Prof. Dr. Detlef Stern

Tinc VPN

Ein „virtuelles privates Netzwerk“ (kurz: VPN) ist für viele Szenarien der Internet-basierten Kommunikation eine sinnvolle Ergänzung. Nutzt man zum Beispiel ein öffentliches WLAN, so besteht das Risiko, auf falsche Webseiten gelockt zu werden. Ein Angreifer braucht nur ein eigenes, offenes WLAN mit einem üblichen Namen (zum Beispiel „Telekom“, „Freifunk“, …) aufzuspannen und kann mit Hilfe eines eigenen DNS-Servers selbst Suchanfragen auf eine eigene Webseite umleiten. Wenn diese Webseite der Originalseite ähnlich ist, fällt kaum einen der Unterschied auf. Also besser nicht das Online-Banking im öffentlichen WLAN ausführen… Nutzt man statt dessen ein VPN, ist dies so nicht möglich.

Ein anderes Szenario ist der Zugriff von unterwegs auf einen Rechner im heimischen Netz.

Für das erste Szenario könnte man auch einen kommerziellen VPN-Anbieter nutzen, muss diesem aber vertrauen können. Oder man betreibt, wie im zweiten Szenario angedeutet, das VPN selbst. Dafür muss man aim eigenen Router einen Port freischalten. Manche (Kabel-) Netzbetreiber erlauben dies aber nicht immer.
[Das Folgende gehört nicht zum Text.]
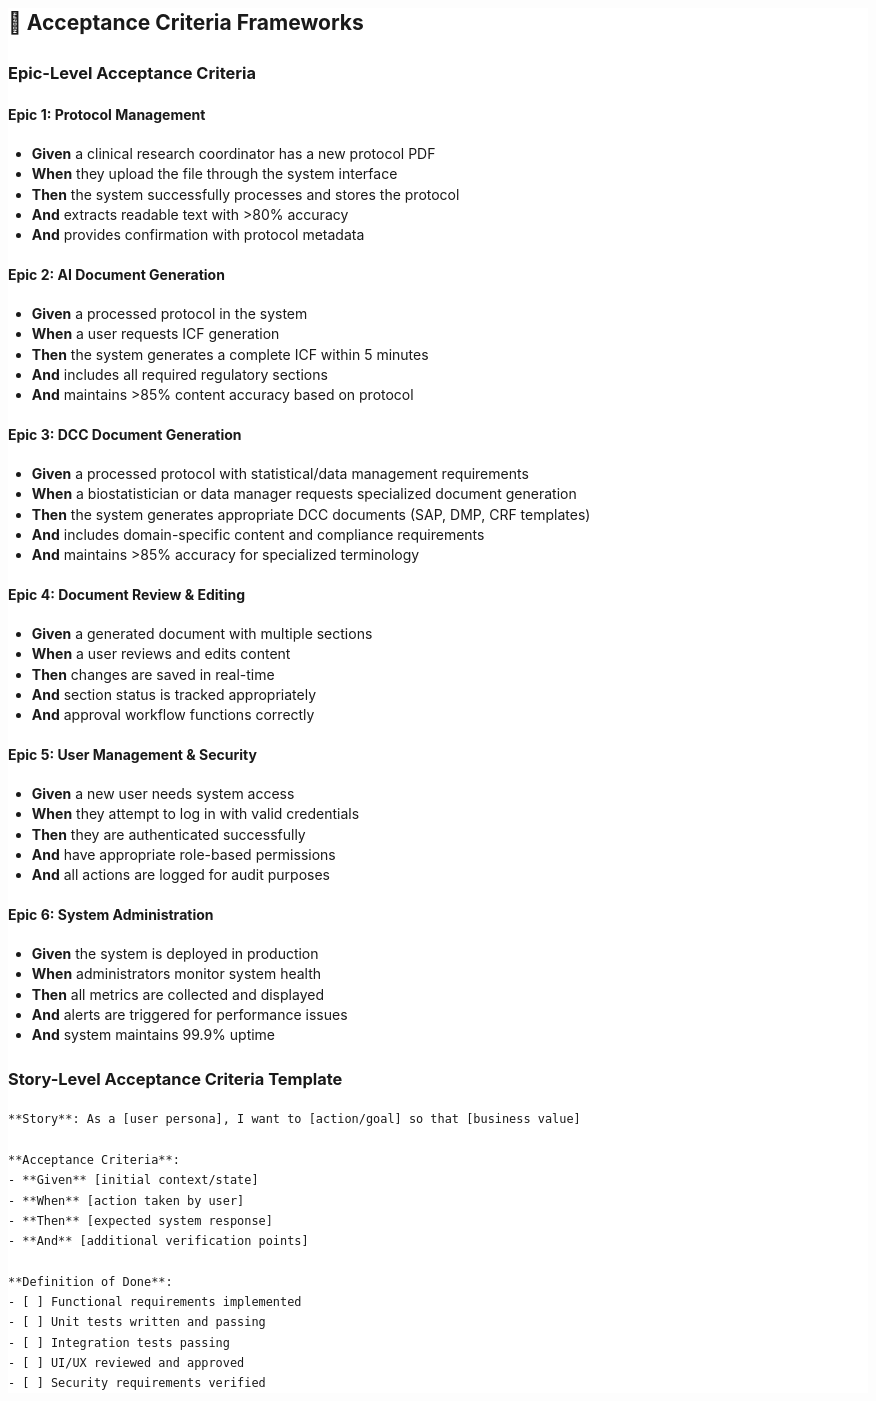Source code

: 
## 🎯 **Acceptance Criteria Frameworks**

### **Epic-Level Acceptance Criteria**

#### **Epic 1: Protocol Management**
- **Given** a clinical research coordinator has a new protocol PDF
- **When** they upload the file through the system interface
- **Then** the system successfully processes and stores the protocol
- **And** extracts readable text with >80% accuracy
- **And** provides confirmation with protocol metadata

#### **Epic 2: AI Document Generation**
- **Given** a processed protocol in the system
- **When** a user requests ICF generation
- **Then** the system generates a complete ICF within 5 minutes
- **And** includes all required regulatory sections
- **And** maintains >85% content accuracy based on protocol

#### **Epic 3: DCC Document Generation**
- **Given** a processed protocol with statistical/data management requirements
- **When** a biostatistician or data manager requests specialized document generation
- **Then** the system generates appropriate DCC documents (SAP, DMP, CRF templates)
- **And** includes domain-specific content and compliance requirements
- **And** maintains >85% accuracy for specialized terminology

#### **Epic 4: Document Review & Editing**
- **Given** a generated document with multiple sections
- **When** a user reviews and edits content
- **Then** changes are saved in real-time
- **And** section status is tracked appropriately
- **And** approval workflow functions correctly

#### **Epic 5: User Management & Security**
- **Given** a new user needs system access
- **When** they attempt to log in with valid credentials
- **Then** they are authenticated successfully
- **And** have appropriate role-based permissions
- **And** all actions are logged for audit purposes

#### **Epic 6: System Administration**
- **Given** the system is deployed in production
- **When** administrators monitor system health
- **Then** all metrics are collected and displayed
- **And** alerts are triggered for performance issues
- **And** system maintains 99.9% uptime

### **Story-Level Acceptance Criteria Template**
```
**Story**: As a [user persona], I want to [action/goal] so that [business value]

**Acceptance Criteria**:
- **Given** [initial context/state]
- **When** [action taken by user]
- **Then** [expected system response]
- **And** [additional verification points]

**Definition of Done**:
- [ ] Functional requirements implemented
- [ ] Unit tests written and passing
- [ ] Integration tests passing
- [ ] UI/UX reviewed and approved
- [ ] Security requirements verified
```
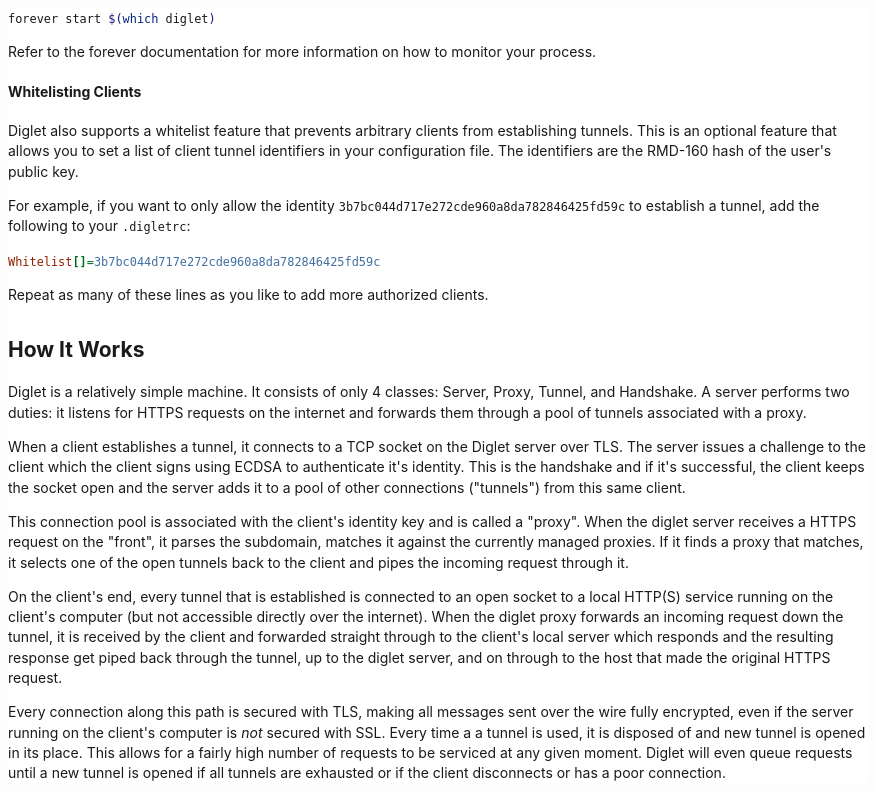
 ```bash
forever start $(which diglet)
```

Refer to the forever documentation for more information on how to monitor your 
process.

#### Whitelisting Clients

Diglet also supports a whitelist feature that prevents arbitrary clients from
establishing tunnels. This is an optional feature that allows you to set a 
list of client tunnel identifiers in your configuration file. The identifiers 
are the RMD-160 hash of the user's public key.

For example, if you want to only allow the identity 
`3b7bc044d717e272cde960a8da782846425fd59c` to establish a tunnel, add the 
following to your `.digletrc`:

```ini
Whitelist[]=3b7bc044d717e272cde960a8da782846425fd59c
```

Repeat as many of these lines as you like to add more authorized clients.

How It Works
------------

Diglet is a relatively simple machine. It consists of only 4 classes: Server, 
Proxy, Tunnel, and Handshake. A server performs two duties: it listens for 
HTTPS requests on the internet and forwards them through a pool of tunnels 
associated with a proxy.

When a client establishes a tunnel, it connects to a TCP socket on the Diglet 
server over TLS. The server issues a challenge to the client which the client 
signs using ECDSA to authenticate it's identity. This is the handshake and if 
it's successful, the client keeps the socket open and the server adds it to a 
pool of other connections ("tunnels") from this same client.

This connection pool is associated with the client's identity key and is called 
a "proxy". When the diglet server receives a HTTPS request on the "front", it 
parses the subdomain, matches it against the currently managed proxies. If it 
finds a proxy that matches, it selects one of the open tunnels back to the 
client and pipes the incoming request through it.

On the client's end, every tunnel that is established is connected to an open 
socket to a local HTTP(S) service running on the client's computer (but not 
accessible directly over the internet). When the diglet proxy forwards an 
incoming request down the tunnel, it is received by the client and forwarded 
straight through to the client's local server which responds and the resulting 
response get piped back through the tunnel, up to the diglet server, and on 
through to the host that made the original HTTPS request.

Every connection along this path is secured with TLS, making all messages sent 
over the wire fully encrypted, even if the server running on the client's 
computer is *not* secured with SSL. Every time a a tunnel is used, it is 
disposed of and new tunnel is opened in its place. This allows for a fairly 
high number of requests to be serviced at any given moment. Diglet will even 
queue requests until a new tunnel is opened if all tunnels are exhausted or 
if the client disconnects or has a poor connection.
Trotzdem muss man nicht auf die Annehmichkeiten eines selbst betriebenen VPNs verzichten.

Die Lösung heißt Tinc VPN, kurz „Tinc“.

Im Unterschied zu einer Lösung mit dem üblichen OpenVPN (oder dem aufstrebenden WireGuard) muss man sich nicht mit einen Gateway-Server verbinden. Mit Hilfe von Tinc spannt man vielmehr ein eigenes, verteiltes, virtuelles Netzwerk aus vielen Knoten auf, an dem nur die eigenen Rechner teilnehmen. Dazu muss man sich natürlich auch mit einem Server verbinden. Dieser liegt aber nicht mehr unbedingt hinter dem eigenen Router, sondern kann auch ein extern gehosteter Rechner sein, der allgemein erreichbar ist. Ich selbst betreibe zwei solcher Rechner, um bei Ausfällen etwas mehr auf der sicheren Seite zu sein. Alle anderen Rechner des VPN verbinden sich explizit mit diesen extern gehosteten Rechnern. Das geht auch ohne Port-Freischaltung.

Tinc ist für die üblichen Betriebssysteme verfügbar, mit Ausnahme von iOS. Die Einrichtung ist etwas kniffelig, Einige Kenntnisse über grundlegende Internet-Protokolle vorausgesetzt, helfen die Dokumentation und die Beispiele gut weiter. Da Tinc keine besonderen Anforderungen stellt, können die extern gehosteten Rechner gerne etwas günstiger sein. Man benötigt allerdings Rechte eines Systemadministrators. Wer sich etwas umschaut findet angemessene virtuelle Server (vServer) schon für 1€ pro Monat. Diese reichen völlig aus.

Ich selbst habe Tinc auf jeden meiner Rechner installiert. Sobald ein Rechner eine Internet-Verbindung hergestellt hat, verbindet er sich zu den gehosteten Rechnern und nimmt automatisch am VPN teil. Dabei kann er sich mit jedem aktiven Rechner des VPNs verbinden, egal wo sich dieser tatsächlich befindet. Na ja, fast: für den ultraportablen Computer unter Android muss ich mich noch immer explizit verbinden.

In diesem Sinne ist Tinc eine gute Alternative zu den üblichen VPN-Anwendungen, bietet einiges an Mehrwert und erlaubt mir, ohne viel nachzudenken, eine einfache, sichere Nutzung des Internets.